I am not suggesting that we stop our efforts to do something active: to volunteer at shelters, to tutor the struggling student, to donate our time and fortunes where we can. But let us remember, perhaps, there are other things we can do as well. Let us begin in our own hearts, each moment. And may compassion, like a virulent virus, sweep the world, until one day, just maybe, we can indeed live together in the Peaceable Kingdom.

stlcatlady is a poet, blogger, and freelance writer of shortstories, news articles, and other such oddments, many of which center around her favorite subjecs: cats , philosophy, and folklore. You may contact her by sending email to stlcatlady1 at gmail dot com.

And a quick PS:  Below is a video, about twenty minutes long.  It's a TED talk by Brene Brown titled "The Power of Vulnerability." When you can comfortably settle in and enjoy the twenty minutes and twenty seconds of Brene's presentation, the video will be here waiting for you. I found it via Rowdy Kittens, and have shared it with everyone who'll stand still long enough to let me push it off on them. It will make you laugh, it will make you cry, it will inspire you and give you hope. I can't recommend it enough. Check it out when you have time.

Hugs and snugs!~~stlcatlady


  1. Thank you for this post. It is something I have always believed about cruelty in every form. I, too, love animals and feel so much pain over the sled dogs. I have a dog, I love my dog and I understand dogs and I find this all so painful. I work with cats, I live with them and I love them. Cruelty to animals has been with us forever and for some reason, I find that the hardest to deal with. I think it is because they are so helpless and their are so few resources in their corner. When I heard about the dogs I had to hold mine and tell him he was very special to me. These images of cruelty just make me work harder at helping animals. Hugs, Deb

  2. I also think that a the feeling of being totally alone makes people mean. They feel like no one knows what they are going though.

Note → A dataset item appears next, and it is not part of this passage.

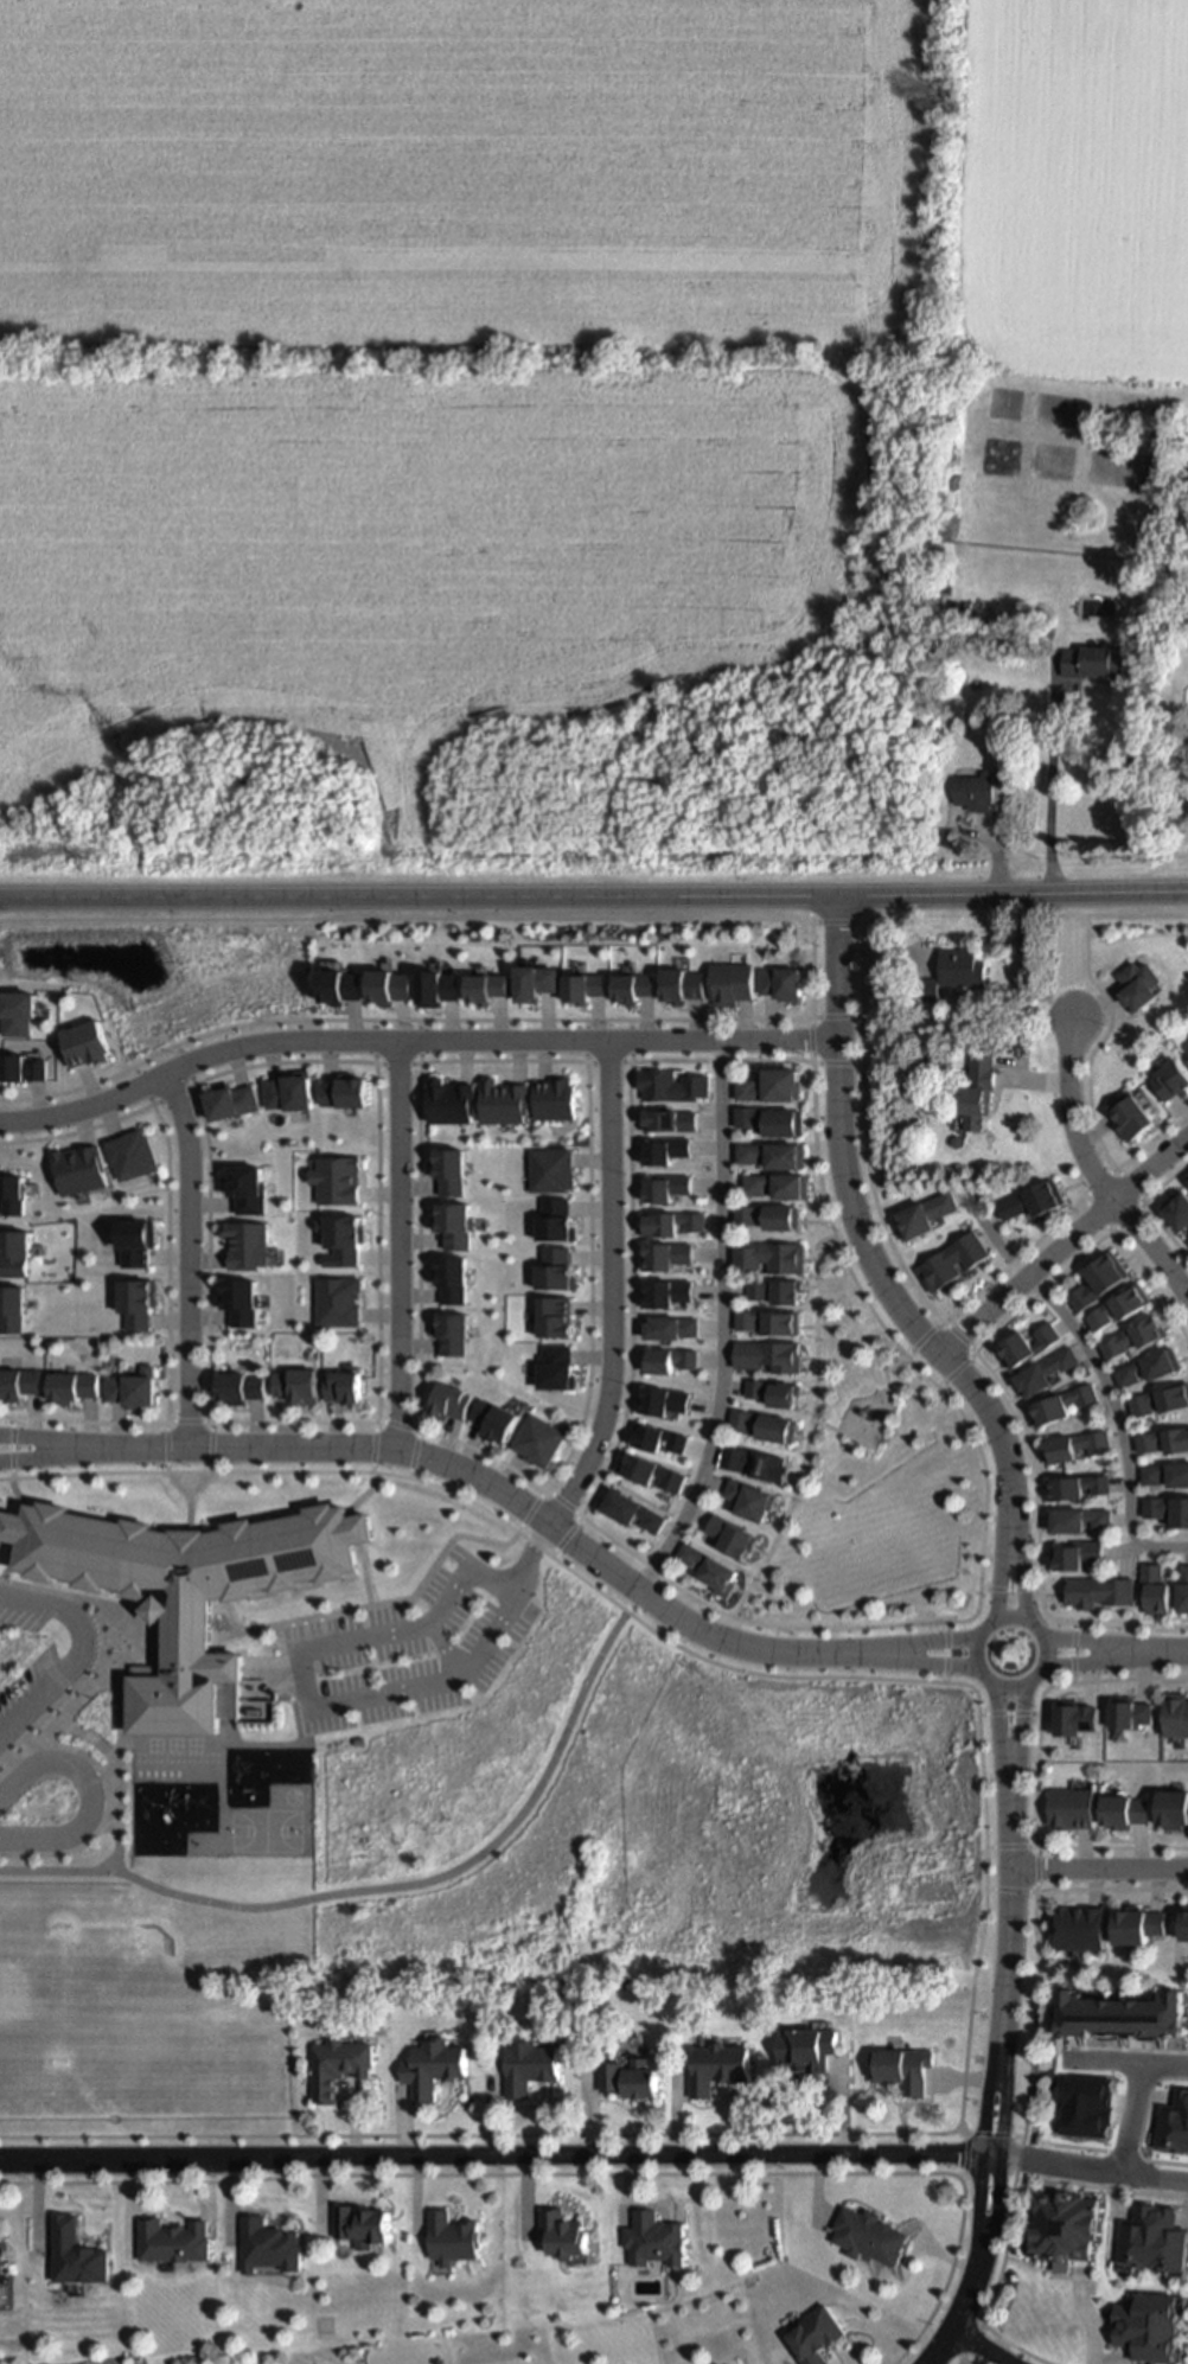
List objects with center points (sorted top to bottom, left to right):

Lonely people get mean or hopeless and both are very bed.

  3. I've been thinking more about this cruelty and compassion thing. Deb, warm hugs to your beautiful dog as well. I think about cruelty to the weak, to children, to animals, to the poor, to anyone different or weaker in anyway. Strawberry mentions that feeling totally alone makes people mean. I think that's true, too. After thinking some more, I think maybe it has something to do with feeling unloved, perhaps? So I guess, we keep doing what we can, reaching out with compassion and with respect whenever and wherever we can.And I remind myself that we each have to keep our OWN batteries charged, so to speak, in order to be able to do that reaching, that loving.